What the exercise asks:
Answer these questions using the passage on Israeli feminist peace groups:
1. In what year can the birth of the group 'Kvisah Schorah' be dated?
2. In what year was 'Profil Hadash' created?
3. How does 'Profil Hadash' describe itself, although it is a mixed-gender group?

═════ Document section

In the majority of groups that are part of the ‘Coalition’, the label ‘peace feminist’ is commonly used, and a radical discourse is adopted denouncing oppression in all its forms, whether on a national basis (that of Palestinians), ethnic grounds (Ashkenazi vs. Mizrahi), sexual difference (men vs. women) or on the basis of sexual orientation (heterosexuals vs. homosexuals). It was therefore within groups such as ‘Women in Black’ that lesbians gradually found their voice to speak out against the violence they had experienced in an Israeli society that, at times of war, tends to reassert a heterosexual norm, with the family at the center of the security system.79 With the growth of women’s peace groups, and the inclusion of a gender dimension in peace activism, groups of Lesbians, Gays, Bi-Sexuals, Transgenders and Queers (LGBTQ) who were pro-peace and against the Israeli occupation appeared on the public scene both in Israel and, more recently, in Palestine.80 The birth of the group ‘Kvisah Schorah’ (‘Black Laundry’ but also Black/Lost Sheep) can be dated to 2001, at the time of the second Intifada. This was a LGBTQ group comprising Jewish and Palestinian Israelis who had marched during the Tel Aviv Gay Pride demonstration carrying placards calling for the withdrawal of the Israeli army from Palestinian territories. Although the majority of Israeli LGBTQ groups position themselves within the national consensus and demand nothing more than to be considered part of the State regardless of its political choices,81 a small minority very much on the margins upholds the principle of intersectionality82 of the campaigns and denounces both the heterosexual and national oppression suffered by Palestinians.

It was also under the feminist label, and with a view to proposing a political alternative to the military choices of Israeli society, that a radical protest group ‘Profil Hadash’ (‘New Profile’, NP) was created in 1998.83 Although NP is a mixed-gender group, it calls itself “a group of men and feminist women.” The latter are particularly active and were at the origin of the movement’s foundation. In its charter, NP rejects the Israeli government’s military-only options for resolving the regional conflict and denounces the social and cultural consequences of such political choices. This protest movement hopes to transform Israeli society by providing it with a new image: that of a peaceful community in which the rights of all are equally respected and defended, and a community in which there is no abusive military occupation of other people’s land.84 In this sense, this movement systematically deconstructs the gender roles drawn up by Israeli nationalism, rejecting in particular the codes of warrior heroism, the notion of the soldier-strategist-peacemaker and the extremely close links between the army and political life. The movement itself proposes action in different domains (in particular the education of young people, and the support of army conscripts who refused to be recruited85) in order to help reform Israeli society and, above all, put an end to the violent and discriminatory practices inspired by militarism. This movement allies the molding of a new Israeli society to the construction of peace and is involved in collective actions to bring together Israeli Jews and Palestinians.

══════════
═════ Supplied information

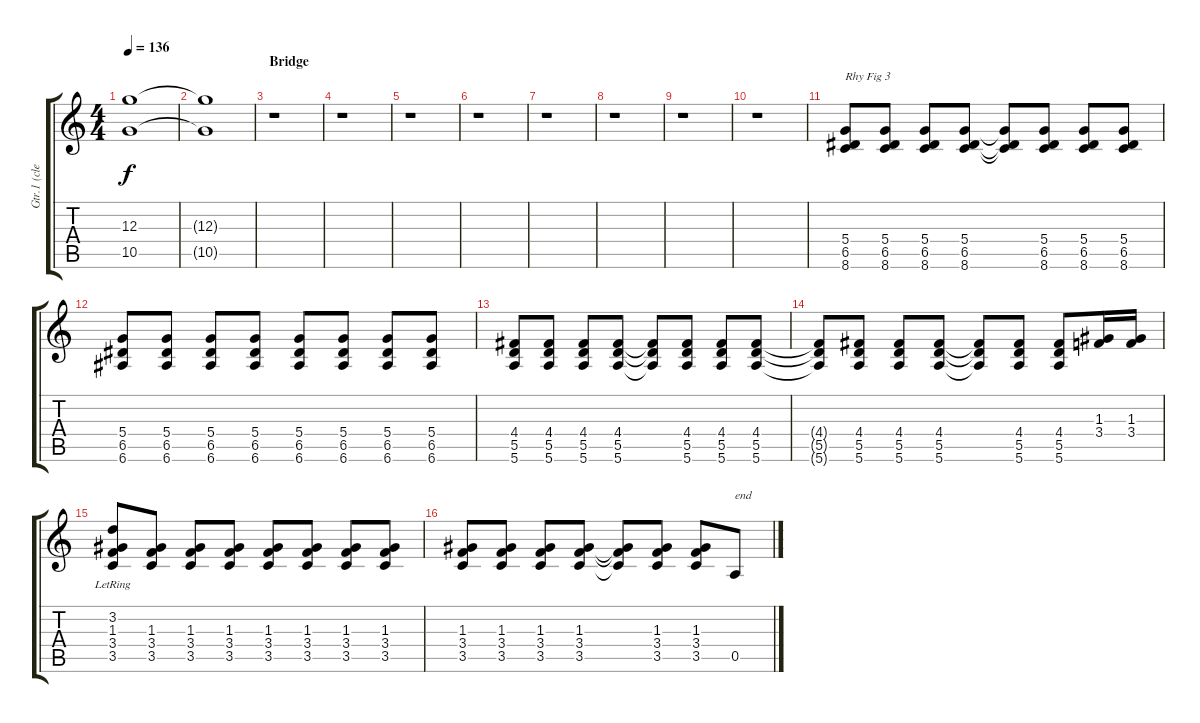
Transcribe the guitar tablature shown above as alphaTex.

══════════

Problem solution:
1. 2001
2. 1998
3. As "a group of men and feminist women."